Description of drawings:
Fig. 1 is the histogram-fitting synoptic diagram of differential image.
Fig. 2 for the histogram of differential image with obtain threshold value after determine to change and indeclinable area schematic.
Fig. 3 is the data of experiment 1: image (a) in the May, 1998 of the 4th wave band of somewhere Landsat5 TM, (b) in July, 2000.
Fig. 4 is the differential image and histogram (a) differential image thereof of experiment 1 data, (b) histogram.
Fig. 5 is for directly carrying out result (a) the fuzzy entropy method of Threshold Segmentation, (b) histogram-fitting to the differential image of testing 1 data.
The cut apart subimage of Fig. 6 for the 1 The data fuzzy entropy method of testing is obtained.
The cut apart subimage of Fig. 7 for the 1 The data histogram-fitting method of testing is obtained.
The method that Fig. 8 proposes for the present invention is carried out net result (a) fuzzy entropy-segmentation window method of change-detection in conjunction with Threshold Segmentation, (b) histogram-fitting-segmentation window method, and (c) ground is true.
Fig. 9 is the data of experiment 2: Landsat5 TM the 3rd band image (a) in the May, 1998 in somewhere, (b) in July, 2000.
Figure 10 is for carrying out change-detection result (a) fuzzy entropy method to testing 2 data, (b) fuzzy entropy-segmentation window method, and (c) histogram-fitting method, (d) histogram-fitting-segmentation window, (e) ground is true.
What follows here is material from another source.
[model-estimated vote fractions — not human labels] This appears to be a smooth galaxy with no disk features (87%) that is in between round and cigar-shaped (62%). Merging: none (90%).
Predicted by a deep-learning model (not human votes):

For the ease of understanding, below will the present invention be described in detail by concrete drawings and Examples.It needs to be noted, instantiation and accompanying drawing only are in order to illustrate, obviously those of ordinary skill in the art can illustrate according to this paper, within the scope of the invention the present invention is made various corrections and change, and these corrections and change are also included in the scope of the present invention.Below, be concrete embodiment and the superiority thereof of example explanation with actual remote sensing image data.
Embodiment
Suppose two width of cloth k channel image X that obtain for the areal different times 1, X 2, its size is m * n.The change detection algorithm based on segmentation window that this paper proposed can be expressed as follows.
1. couples two good multichannel image X of width of cloth pre-service of Step 1, X 2,, have for each pixel i
X i 1 = x i 1 1 , x i 2 1 L x ik 1 T With X i 2 = x i 1 2 , x i 2 2 L x ik 2 T , According to the change vector formula
&Delta; i = ( X i 1 ) T g X i 2 / ( | | X i 1 | | | | X i 2 | | ) , Obtain differential image I.
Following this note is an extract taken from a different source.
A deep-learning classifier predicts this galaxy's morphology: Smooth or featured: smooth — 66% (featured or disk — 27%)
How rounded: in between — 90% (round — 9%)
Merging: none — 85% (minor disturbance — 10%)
The method of Step 2. usefulness Threshold Segmentation is asked for threshold value to differential image, determines an initial threshold T.
Step 3. determines the scope (T of pixel undetermined according to initial threshold T 1, T 2), the value of removing pixel from differential image is at (T 1, T 2) outside the point.
Step 4. is cut apart remaining pixel by the p * q size windows of sliding, obtain subgraph image set I s={ I S1, I S2, L I SL, according to the variance of each number of sub images subimage is sorted from big to small, take out the M number of sub images { I of variance maximum in the window SM1, I SM2, L I SMM.
The method of the M number of sub images utilization carrying out image threshold segmentation that 5. pairs of previous steps of Step are selected is obtained threshold value, as local threshold { T M1, T M2, L T MM.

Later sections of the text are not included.